(Records from a data collection)
·····
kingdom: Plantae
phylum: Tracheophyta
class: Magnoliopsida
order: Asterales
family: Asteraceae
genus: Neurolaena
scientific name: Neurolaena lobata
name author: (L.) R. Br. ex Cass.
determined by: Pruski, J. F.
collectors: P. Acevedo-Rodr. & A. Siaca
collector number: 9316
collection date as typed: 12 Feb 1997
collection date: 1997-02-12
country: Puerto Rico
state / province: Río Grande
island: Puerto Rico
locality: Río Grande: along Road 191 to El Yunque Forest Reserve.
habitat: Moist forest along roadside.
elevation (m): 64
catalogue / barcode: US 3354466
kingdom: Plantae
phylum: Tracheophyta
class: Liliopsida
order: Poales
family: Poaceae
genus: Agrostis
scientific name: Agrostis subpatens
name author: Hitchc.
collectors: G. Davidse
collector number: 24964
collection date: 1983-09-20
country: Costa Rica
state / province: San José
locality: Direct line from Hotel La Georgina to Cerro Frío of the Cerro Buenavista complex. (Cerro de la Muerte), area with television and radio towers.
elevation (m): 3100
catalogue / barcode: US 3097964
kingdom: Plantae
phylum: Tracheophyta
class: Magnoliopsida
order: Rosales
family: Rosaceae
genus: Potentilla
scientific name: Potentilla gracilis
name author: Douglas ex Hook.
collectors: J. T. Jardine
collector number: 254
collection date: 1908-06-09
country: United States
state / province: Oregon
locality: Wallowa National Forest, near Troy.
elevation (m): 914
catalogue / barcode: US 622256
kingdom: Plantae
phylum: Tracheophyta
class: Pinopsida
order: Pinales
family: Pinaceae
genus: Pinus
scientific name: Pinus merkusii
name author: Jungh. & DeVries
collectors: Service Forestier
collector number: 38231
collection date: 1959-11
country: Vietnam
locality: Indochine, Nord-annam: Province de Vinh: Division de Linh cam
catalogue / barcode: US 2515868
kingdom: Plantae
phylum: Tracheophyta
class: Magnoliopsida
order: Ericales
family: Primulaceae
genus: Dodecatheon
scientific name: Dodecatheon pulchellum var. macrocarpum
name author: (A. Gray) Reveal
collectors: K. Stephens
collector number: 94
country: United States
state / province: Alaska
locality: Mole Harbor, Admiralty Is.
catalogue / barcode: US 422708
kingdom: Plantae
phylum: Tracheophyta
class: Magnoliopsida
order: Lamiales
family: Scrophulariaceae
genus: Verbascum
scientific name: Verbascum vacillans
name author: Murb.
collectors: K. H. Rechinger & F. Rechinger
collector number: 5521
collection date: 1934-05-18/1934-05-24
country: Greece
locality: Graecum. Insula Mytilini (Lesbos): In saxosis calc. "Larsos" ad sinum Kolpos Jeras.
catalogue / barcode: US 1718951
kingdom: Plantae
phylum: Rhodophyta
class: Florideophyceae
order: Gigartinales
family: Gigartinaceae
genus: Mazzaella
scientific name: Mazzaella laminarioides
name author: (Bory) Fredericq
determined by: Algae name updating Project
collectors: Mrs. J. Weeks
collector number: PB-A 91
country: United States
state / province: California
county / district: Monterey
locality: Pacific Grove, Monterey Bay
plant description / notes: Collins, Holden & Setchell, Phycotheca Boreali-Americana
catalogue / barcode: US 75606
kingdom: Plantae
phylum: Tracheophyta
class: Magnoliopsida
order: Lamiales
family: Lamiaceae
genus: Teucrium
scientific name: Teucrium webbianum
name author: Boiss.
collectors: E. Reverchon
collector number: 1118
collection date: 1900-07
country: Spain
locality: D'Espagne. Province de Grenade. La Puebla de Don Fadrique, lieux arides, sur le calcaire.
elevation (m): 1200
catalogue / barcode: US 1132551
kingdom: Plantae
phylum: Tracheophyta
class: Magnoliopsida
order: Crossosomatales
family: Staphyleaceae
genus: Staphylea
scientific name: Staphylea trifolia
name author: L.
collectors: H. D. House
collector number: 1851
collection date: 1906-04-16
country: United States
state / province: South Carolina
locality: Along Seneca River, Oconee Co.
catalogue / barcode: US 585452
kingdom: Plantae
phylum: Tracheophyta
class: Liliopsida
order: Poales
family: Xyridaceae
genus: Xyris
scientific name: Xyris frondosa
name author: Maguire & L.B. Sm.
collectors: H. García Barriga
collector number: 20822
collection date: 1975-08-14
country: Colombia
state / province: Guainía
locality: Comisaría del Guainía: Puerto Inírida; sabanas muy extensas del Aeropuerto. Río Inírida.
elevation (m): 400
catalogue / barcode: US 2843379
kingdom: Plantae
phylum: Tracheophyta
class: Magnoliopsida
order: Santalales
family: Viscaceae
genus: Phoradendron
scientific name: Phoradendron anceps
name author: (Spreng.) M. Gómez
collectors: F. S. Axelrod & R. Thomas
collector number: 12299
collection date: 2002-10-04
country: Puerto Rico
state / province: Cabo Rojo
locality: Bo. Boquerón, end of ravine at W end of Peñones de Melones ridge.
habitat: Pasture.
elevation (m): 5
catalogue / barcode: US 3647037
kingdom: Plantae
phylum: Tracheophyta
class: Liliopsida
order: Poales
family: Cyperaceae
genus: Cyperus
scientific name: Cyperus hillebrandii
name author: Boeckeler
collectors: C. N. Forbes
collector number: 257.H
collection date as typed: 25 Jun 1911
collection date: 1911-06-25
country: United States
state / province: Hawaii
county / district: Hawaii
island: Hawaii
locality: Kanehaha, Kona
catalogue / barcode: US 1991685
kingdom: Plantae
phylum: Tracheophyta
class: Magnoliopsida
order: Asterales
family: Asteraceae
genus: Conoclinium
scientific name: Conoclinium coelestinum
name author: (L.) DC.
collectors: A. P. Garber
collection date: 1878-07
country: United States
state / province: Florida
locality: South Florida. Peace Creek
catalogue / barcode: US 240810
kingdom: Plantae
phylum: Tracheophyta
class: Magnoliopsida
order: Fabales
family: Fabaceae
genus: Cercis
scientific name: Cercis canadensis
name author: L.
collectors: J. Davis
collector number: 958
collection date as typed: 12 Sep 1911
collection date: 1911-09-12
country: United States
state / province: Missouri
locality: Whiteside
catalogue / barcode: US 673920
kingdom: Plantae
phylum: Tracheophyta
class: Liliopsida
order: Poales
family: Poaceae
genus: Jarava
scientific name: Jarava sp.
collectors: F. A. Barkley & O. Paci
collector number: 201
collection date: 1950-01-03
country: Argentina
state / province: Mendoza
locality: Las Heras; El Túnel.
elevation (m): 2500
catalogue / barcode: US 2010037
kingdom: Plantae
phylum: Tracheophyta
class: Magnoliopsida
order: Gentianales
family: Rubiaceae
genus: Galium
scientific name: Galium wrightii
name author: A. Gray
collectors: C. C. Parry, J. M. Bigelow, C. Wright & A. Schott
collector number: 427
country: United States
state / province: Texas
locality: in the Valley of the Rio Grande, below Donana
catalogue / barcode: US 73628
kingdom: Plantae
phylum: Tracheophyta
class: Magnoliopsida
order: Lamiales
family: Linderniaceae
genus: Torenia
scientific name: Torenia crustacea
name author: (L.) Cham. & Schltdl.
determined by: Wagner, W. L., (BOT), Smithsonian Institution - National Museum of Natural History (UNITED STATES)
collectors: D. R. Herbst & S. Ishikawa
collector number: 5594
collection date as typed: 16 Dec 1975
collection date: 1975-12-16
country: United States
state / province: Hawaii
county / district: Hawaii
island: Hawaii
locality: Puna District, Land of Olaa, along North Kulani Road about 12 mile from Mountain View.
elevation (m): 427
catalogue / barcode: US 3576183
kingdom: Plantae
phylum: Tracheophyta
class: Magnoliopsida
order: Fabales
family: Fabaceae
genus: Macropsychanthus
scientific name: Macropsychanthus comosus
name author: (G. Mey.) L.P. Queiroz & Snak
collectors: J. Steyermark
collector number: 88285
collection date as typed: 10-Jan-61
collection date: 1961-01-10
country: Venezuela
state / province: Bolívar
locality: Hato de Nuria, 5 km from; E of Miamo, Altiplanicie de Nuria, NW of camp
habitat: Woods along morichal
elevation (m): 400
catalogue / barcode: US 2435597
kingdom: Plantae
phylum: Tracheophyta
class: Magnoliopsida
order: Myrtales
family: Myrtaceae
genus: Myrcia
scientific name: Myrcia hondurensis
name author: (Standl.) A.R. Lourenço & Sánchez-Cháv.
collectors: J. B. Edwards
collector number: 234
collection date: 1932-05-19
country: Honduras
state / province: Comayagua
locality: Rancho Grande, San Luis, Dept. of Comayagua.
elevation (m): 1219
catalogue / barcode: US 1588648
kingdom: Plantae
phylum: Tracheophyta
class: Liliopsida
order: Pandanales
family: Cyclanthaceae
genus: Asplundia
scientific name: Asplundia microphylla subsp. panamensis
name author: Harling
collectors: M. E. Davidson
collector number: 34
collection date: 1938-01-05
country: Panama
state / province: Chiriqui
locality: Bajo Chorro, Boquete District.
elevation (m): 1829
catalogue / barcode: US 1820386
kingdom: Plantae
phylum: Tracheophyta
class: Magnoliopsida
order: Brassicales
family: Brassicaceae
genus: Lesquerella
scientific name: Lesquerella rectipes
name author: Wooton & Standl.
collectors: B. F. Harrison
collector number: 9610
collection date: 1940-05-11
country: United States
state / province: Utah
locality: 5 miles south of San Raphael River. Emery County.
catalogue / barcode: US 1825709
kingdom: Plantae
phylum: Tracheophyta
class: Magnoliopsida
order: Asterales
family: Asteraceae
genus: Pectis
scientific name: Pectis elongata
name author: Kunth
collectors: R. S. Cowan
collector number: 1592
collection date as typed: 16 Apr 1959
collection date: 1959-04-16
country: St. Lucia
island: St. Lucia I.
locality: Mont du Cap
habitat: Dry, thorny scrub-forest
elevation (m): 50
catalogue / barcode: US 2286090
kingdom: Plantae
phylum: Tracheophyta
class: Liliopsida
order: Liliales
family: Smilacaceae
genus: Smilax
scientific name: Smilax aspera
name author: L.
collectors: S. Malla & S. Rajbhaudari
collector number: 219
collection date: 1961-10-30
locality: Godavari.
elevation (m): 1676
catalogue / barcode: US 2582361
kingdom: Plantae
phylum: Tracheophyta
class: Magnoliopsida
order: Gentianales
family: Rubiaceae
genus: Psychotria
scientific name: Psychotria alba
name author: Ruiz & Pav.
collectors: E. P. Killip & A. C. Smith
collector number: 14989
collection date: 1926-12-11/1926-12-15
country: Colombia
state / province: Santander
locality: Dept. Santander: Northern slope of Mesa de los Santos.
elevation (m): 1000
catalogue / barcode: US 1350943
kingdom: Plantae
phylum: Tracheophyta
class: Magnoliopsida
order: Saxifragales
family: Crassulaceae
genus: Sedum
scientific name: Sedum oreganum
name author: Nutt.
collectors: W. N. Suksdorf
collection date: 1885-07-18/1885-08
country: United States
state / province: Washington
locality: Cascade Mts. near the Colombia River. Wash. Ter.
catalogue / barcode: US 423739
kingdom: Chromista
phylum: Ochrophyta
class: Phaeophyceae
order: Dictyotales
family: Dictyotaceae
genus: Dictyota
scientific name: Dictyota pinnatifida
·····
* _Task instructions_
Please repeat everything above, from the first of these lines down to the line containing "state / province: Oregon", both included.

* _Reply_
kingdom: Plantae
phylum: Tracheophyta
class: Magnoliopsida
order: Asterales
family: Asteraceae
genus: Neurolaena
scientific name: Neurolaena lobata
name author: (L.) R. Br. ex Cass.
determined by: Pruski, J. F.
collectors: P. Acevedo-Rodr. & A. Siaca
collector number: 9316
collection date as typed: 12 Feb 1997
collection date: 1997-02-12
country: Puerto Rico
state / province: Río Grande
island: Puerto Rico
locality: Río Grande: along Road 191 to El Yunque Forest Reserve.
habitat: Moist forest along roadside.
elevation (m): 64
catalogue / barcode: US 3354466
kingdom: Plantae
phylum: Tracheophyta
class: Liliopsida
order: Poales
family: Poaceae
genus: Agrostis
scientific name: Agrostis subpatens
name author: Hitchc.
collectors: G. Davidse
collector number: 24964
collection date: 1983-09-20
country: Costa Rica
state / province: San José
locality: Direct line from Hotel La Georgina to Cerro Frío of the Cerro Buenavista complex. (Cerro de la Muerte), area with television and radio towers.
elevation (m): 3100
catalogue / barcode: US 3097964
kingdom: Plantae
phylum: Tracheophyta
class: Magnoliopsida
order: Rosales
family: Rosaceae
genus: Potentilla
scientific name: Potentilla gracilis
name author: Douglas ex Hook.
collectors: J. T. Jardine
collector number: 254
collection date: 1908-06-09
country: United States
state / province: Oregon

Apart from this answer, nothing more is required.